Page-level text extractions
____
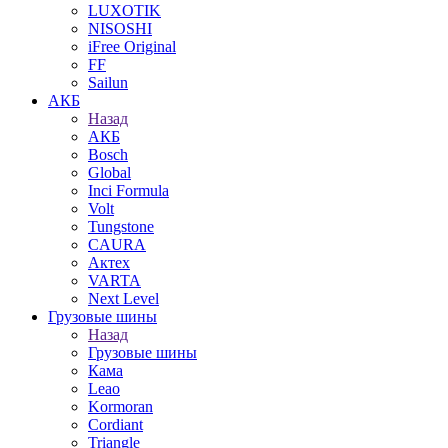
LUXOTIK
NISOSHI
iFree Original
FF
Sailun
АКБ
Назад
АКБ
Bosch
Global
Inci Formula
Volt
Tungstone
CAURA
Актех
VARTA
Next Level
Грузовые шины
Назад
Грузовые шины
Кама
Leao
Kormoran
Cordiant
Triangle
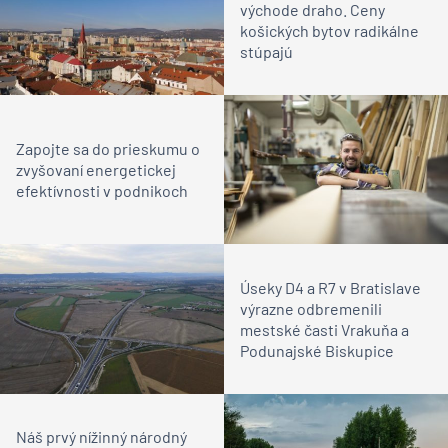
východe draho. Ceny
košických bytov radikálne
stúpajú
Zapojte sa do prieskumu o
zvyšovaní energetickej
efektívnosti v podnikoch
Úseky D4 a R7 v Bratislave
výrazne odbremenili
mestské časti Vrakuňa a
Podunajské Biskupice
Náš prvý nížinný národný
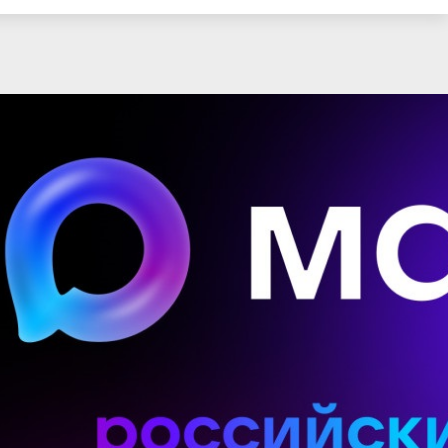
Телефонный справочник
Обратная связь
нтр
 по
а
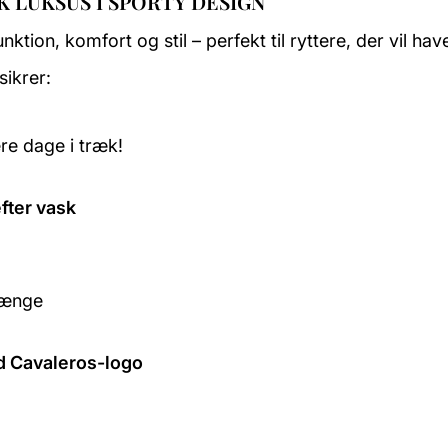
 LUKSUS I SPORTY DESIGN
ktion, komfort og stil – perfekt til ryttere, der vil hav
sikrer:
re dage i træk!
fter vask
længe
ed Cavaleros-logo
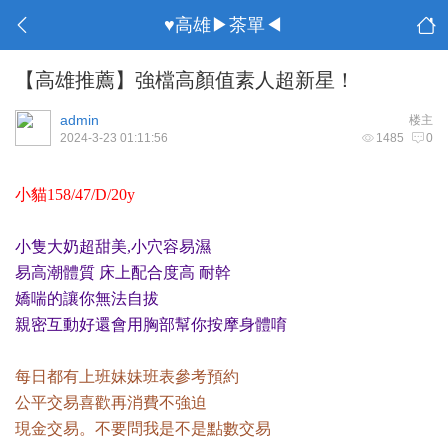
♥高雄▶茶單◀
【高雄推薦】強檔高顏值素人超新星！
admin
楼主
2024-3-23 01:11:56
1485
0
小貓158/47/D/20y
小隻大奶超甜美,小穴容易濕
易高潮體質 床上配合度高 耐幹
嬌喘的讓你無法自拔
親密互動好還會用胸部幫你按摩身體唷
每日都有上班妹妹班表參考預約
公平交易喜歡再消費不強迫
現金交易。不要問我是不是點數交易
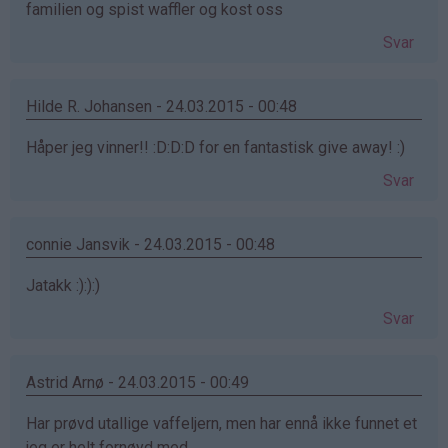
familien og spist waffler og kost oss
Svar
Hilde R. Johansen - 24.03.2015 - 00:48
Håper jeg vinner!! :D:D:D for en fantastisk give away! :)
Svar
connie Jansvik - 24.03.2015 - 00:48
Jatakk :):):)
Svar
Astrid Arnø - 24.03.2015 - 00:49
Har prøvd utallige vaffeljern, men har ennå ikke funnet et
jeg er helt fornøyd med.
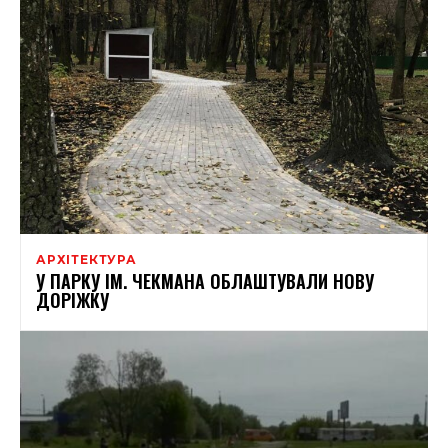
АРХІТЕКТУРА
У ПАРКУ ІМ. ЧЕКМАНА ОБЛАШТУВАЛИ НОВУ
ДОРІЖКУ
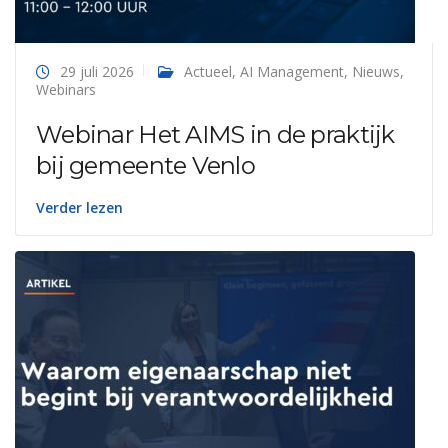
29 juli 2026
Actueel
,
AI Management
,
Nieuws
,
Webinars
Webinar Het AIMS in de praktijk
bij gemeente Venlo
Verder lezen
____
# [What you need to do]
If pictures appear in the data, do not print them; repeat the rest exactly.

# [Exercise answer]
LUXOTIK
NISOSHI
iFree Original
FF
Sailun
АКБ
Назад
АКБ
Bosch
Global
Inci Formula
Volt
Tungstone
CAURA
Актех
VARTA
Next Level
Грузовые шины
Назад
Грузовые шины
Кама
Leao
Kormoran
Cordiant
Triangle
východe draho. Ceny
košických bytov radikálne
stúpajú
Zapojte sa do prieskumu o
zvyšovaní energetickej
efektívnosti v podnikoch
Úseky D4 a R7 v Bratislave
výrazne odbremenili
mestské časti Vrakuňa a
Podunajské Biskupice
Náš prvý nížinný národný
Телефонный справочник
Обратная связь
нтр
 по
а
 LUKSUS I SPORTY DESIGN
ktion, komfort og stil – perfekt til ryttere, der vil hav
sikrer:
re dage i træk!
fter vask
længe
ed Cavaleros-logo
♥高雄▶茶單◀
【高雄推薦】強檔高顏值素人超新星！
admin
楼主
2024-3-23 01:11:56
1485
0
小貓158/47/D/20y
小隻大奶超甜美,小穴容易濕
易高潮體質 床上配合度高 耐幹
嬌喘的讓你無法自拔
親密互動好還會用胸部幫你按摩身體唷
每日都有上班妹妹班表參考預約
公平交易喜歡再消費不強迫
現金交易。不要問我是不是點數交易
familien og spist waffler og kost oss
Svar
Hilde R. Johansen - 24.03.2015 - 00:48
Håper jeg vinner!! :D:D:D for en fantastisk give away! :)
Svar
connie Jansvik - 24.03.2015 - 00:48
Jatakk :):):)
Svar
Astrid Arnø - 24.03.2015 - 00:49
Har prøvd utallige vaffeljern, men har ennå ikke funnet et
jeg er helt fornøyd med.
АРХІТЕКТУРА
У ПАРКУ ІМ. ЧЕКМАНА ОБЛАШТУВАЛИ НОВУ
ДОРІЖКУ
29 juli 2026
Actueel
,
AI Management
,
Nieuws
,
Webinars
Webinar Het AIMS in de praktijk
bij gemeente Venlo
Verder lezen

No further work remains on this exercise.